* _Problem to work on_:
Which lines belong in your copy? Those from the start of the data through the line with "Figure 11: Curvelets", exactly as written, without any pictures.
--------------------
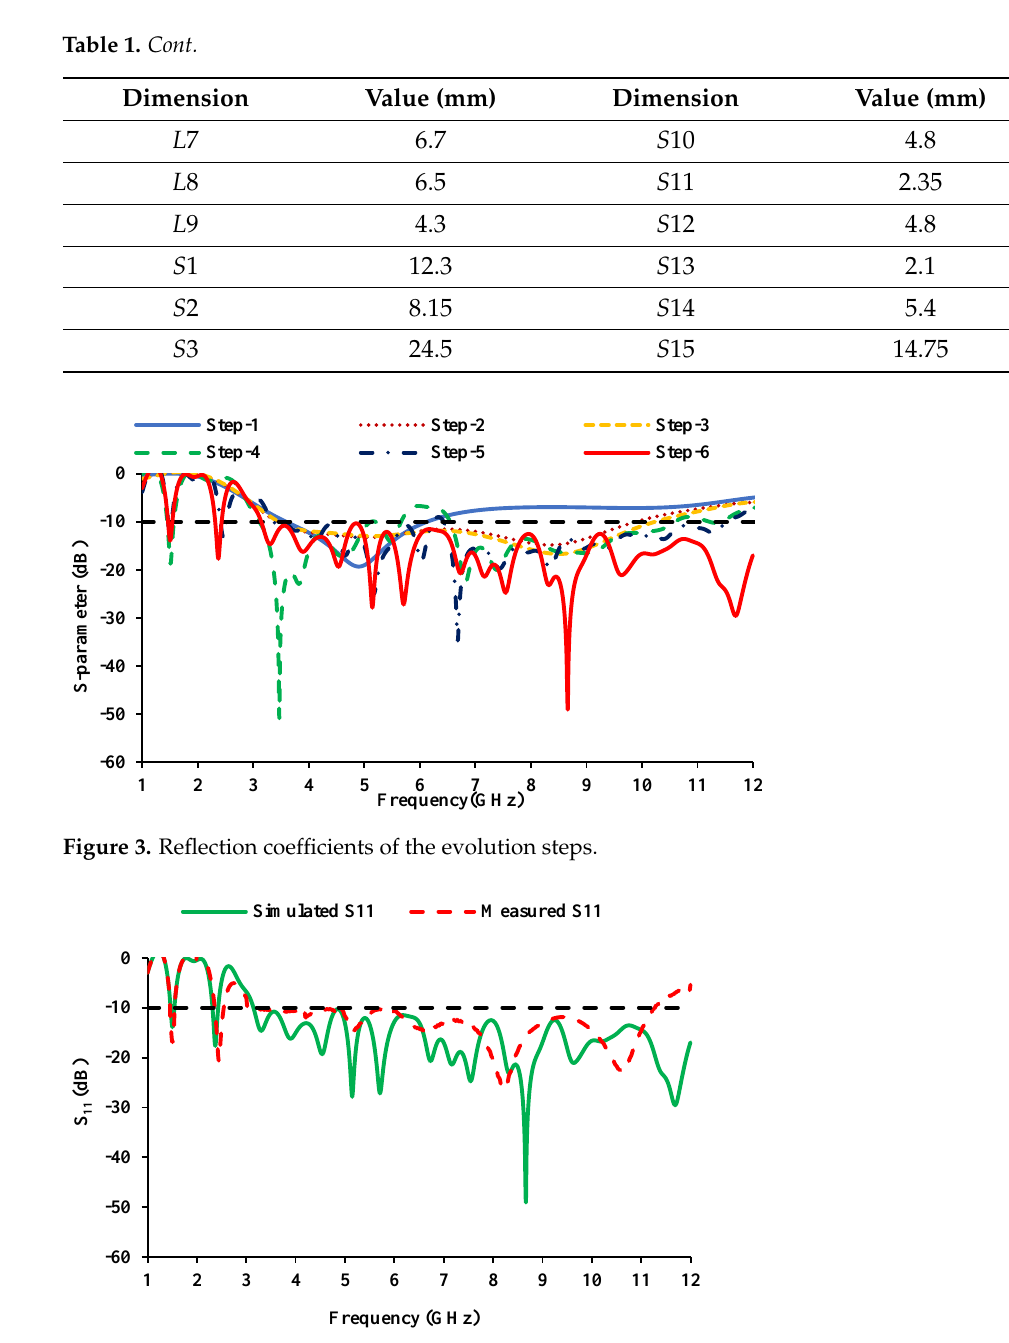
Figure 4. Reflection coefficients of the proposed antenna element.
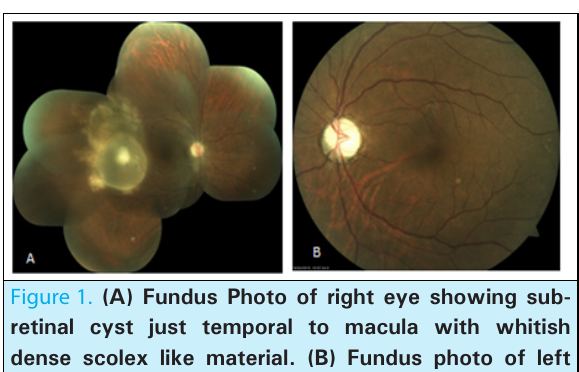
Figure 1. (A) Fundus Photo of right eye showing sub- retinal cyst just temporal to macula with whitish dense scolex like material. (B) Fundus photo of left eye showing pale disc with dull foveal reflex.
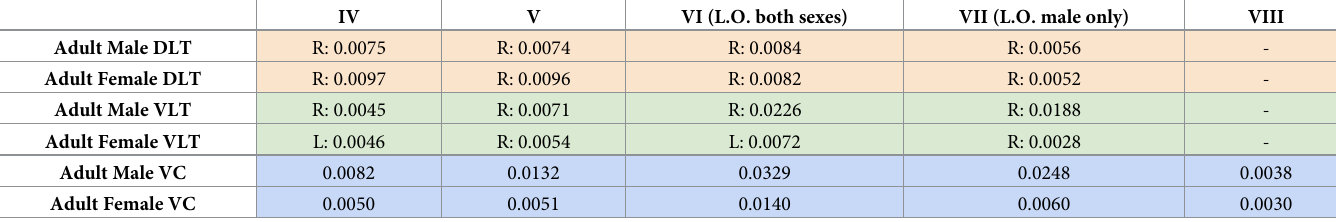
Table 4. Volume of Tracheal Features in Photinus pyralis (mm 3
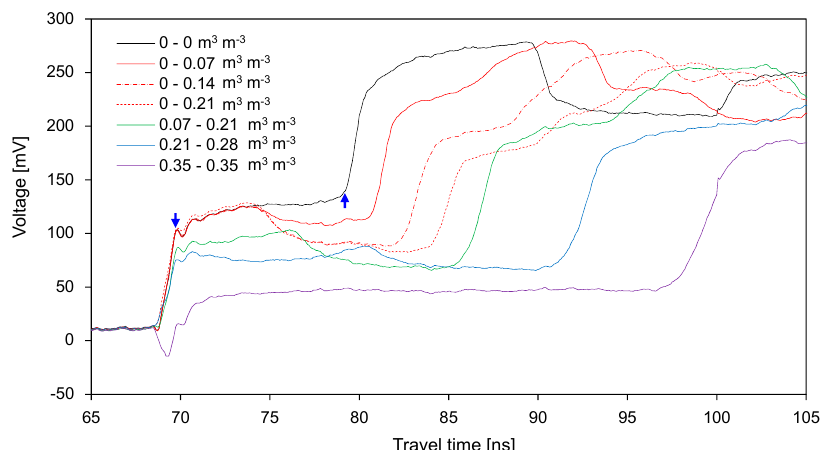
Figure 7. Variance of the signals with the SWC in the dry-wet treatment. The upward and downward arrows denote the end reflection point (t max ) and the time of minimum second order derivative in the first reflection (t min ), respectively.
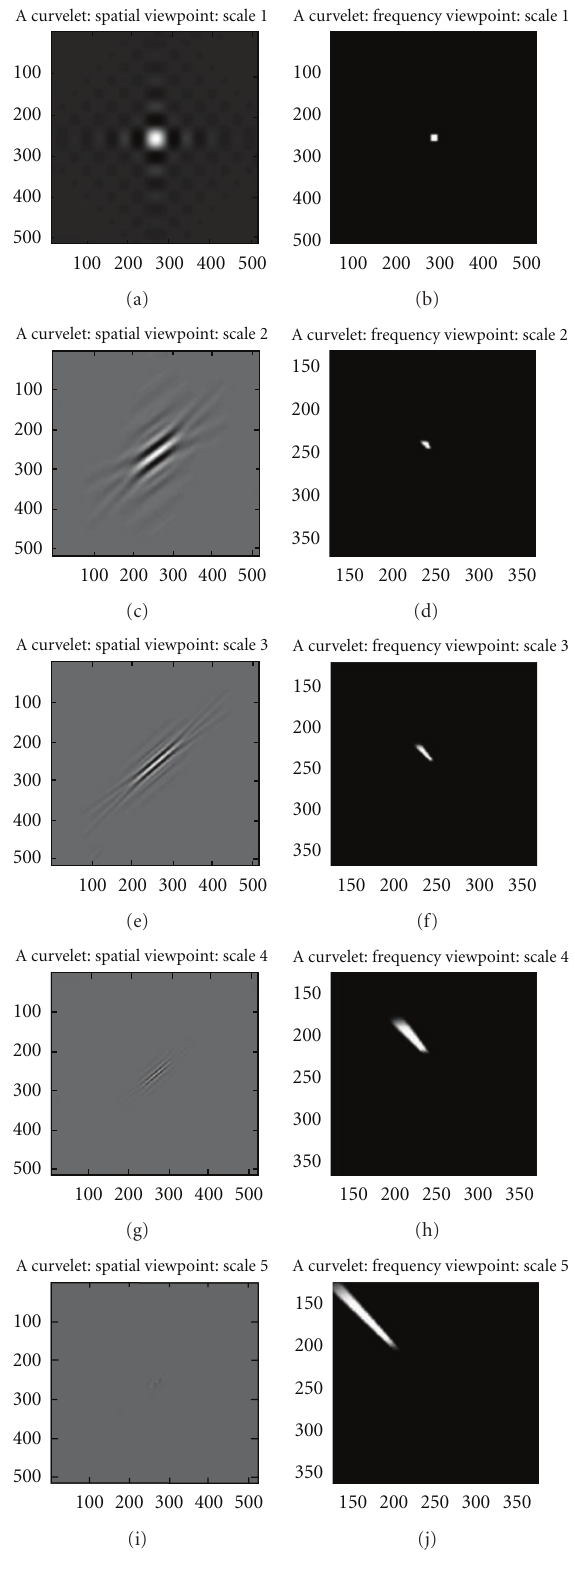
Figure 11: Curvelets at increasingly fine scales from 1 to 5. Spatial domain (a, c, e, g, i). Frequency domain (b, d, f, h, j)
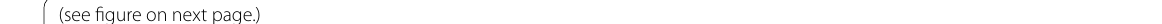
Fig. 4 SOX2OT promoted autophagy and relieved cell proliferation and fibrosis by inhibiting the Akt/mTOR pathway. Mouse mesangial cells were incubated with high glucose (HG) or normal glucose (NG). HG cells were transfected with pcDNA-SOX2OT or pcDNA-vector. a , f LC3 expression in HG cells after SOX2OT overexpression in the presence or absence of rapamycin was assessed by immunofluorescence. Scale bar: 50 μm. b Western blot analysis of LC3II, LC3I, Beclin1 and p62 in HG cells with SOX2OT overexpression. c , d Expression levels of p-Akt, Akt, p-mTOR, and mTOR in HG cells with SOX2OT overexpression in the presence or absence of rapamycin were determined using western blot assay. e Western blot analysis of LC3II/LC3I, Beclin1 and p62 in HG cells in response to SOX2OT overexpression in the presence or absence of rapamycin. g Western blot assay was implemented to detect expression of TGFβ-1, fibronectin, ASK1 and collagen IV in HG cells with SOX2OT overexpression in the presence or absence of rapamycin. h Expression of E-cadherin and N-cadherin detected by western blot assay in HG cells after SOX2OT overexpression in the presence or absence of rapamycin. GAPDH was used as a loading control in western blot analysis. Error bars represent the mean SD from three independent ± experiments. Rapa, rapamycin. *p < 0.05, **p < 0.01, ***p < 0.001, One-way-ANOVA followed by Newman–Keuls post hoc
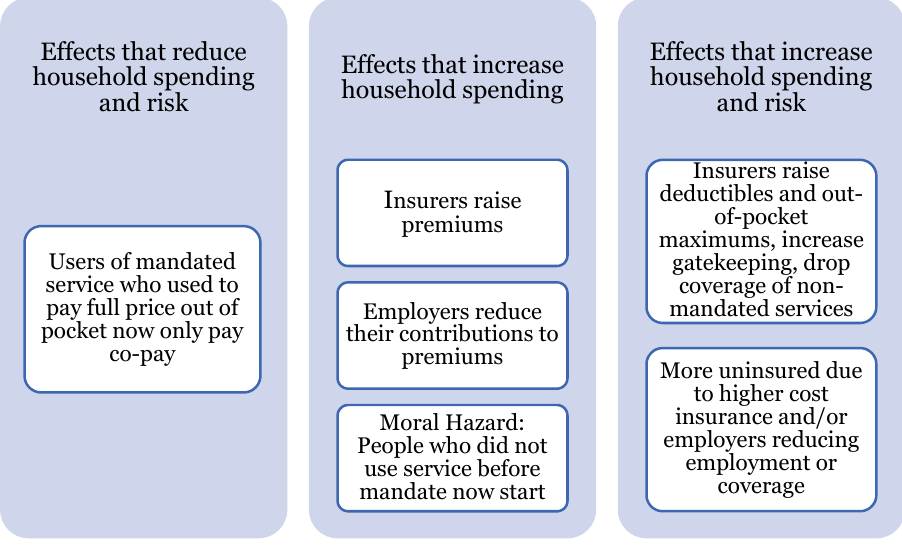
Figure 2. Effects of insurers covering a mandated service. Source: Created by author.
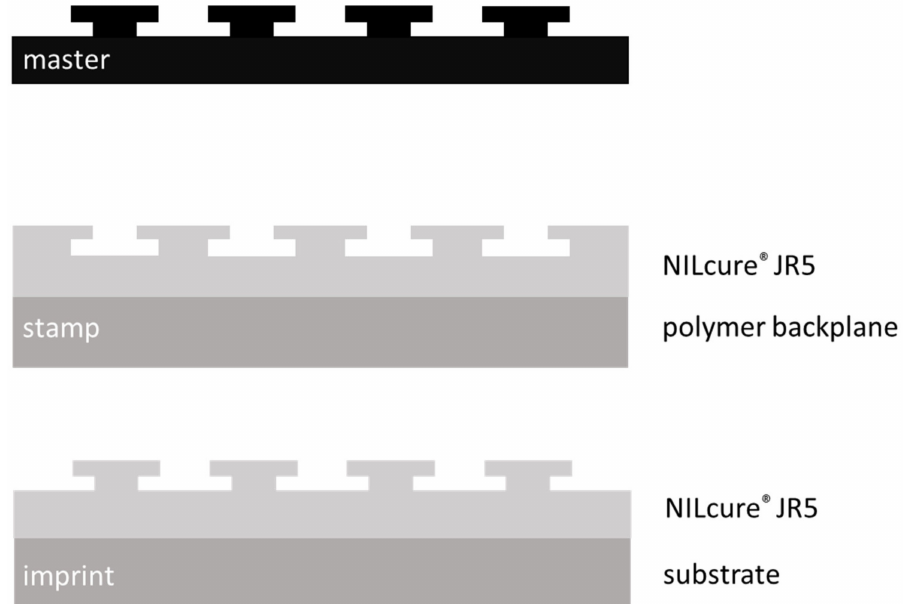
Figure 3. Sample sequence and nomenclature for this work: From a master, a nanoimprint stamp was fabricated (stamp material on backplane), which was then used to create the imprint (imprint material on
--------------------
* _Finished exercise_:
Figure 4. Reflection coefficients of the proposed antenna element.
Figure 1. (A) Fundus Photo of right eye showing sub- retinal cyst just temporal to macula with whitish dense scolex like material. (B) Fundus photo of left eye showing pale disc with dull foveal reflex.
Table 4. Volume of Tracheal Features in Photinus pyralis (mm 3
Figure 7. Variance of the signals with the SWC in the dry-wet treatment. The upward and downward arrows denote the end reflection point (t max ) and the time of minimum second order derivative in the first reflection (t min ), respectively.
Figure 11: Curvelets at increasingly fine scales from 1 to 5. Spatial domain (a, c, e, g, i). Frequency domain (b, d, f, h, j)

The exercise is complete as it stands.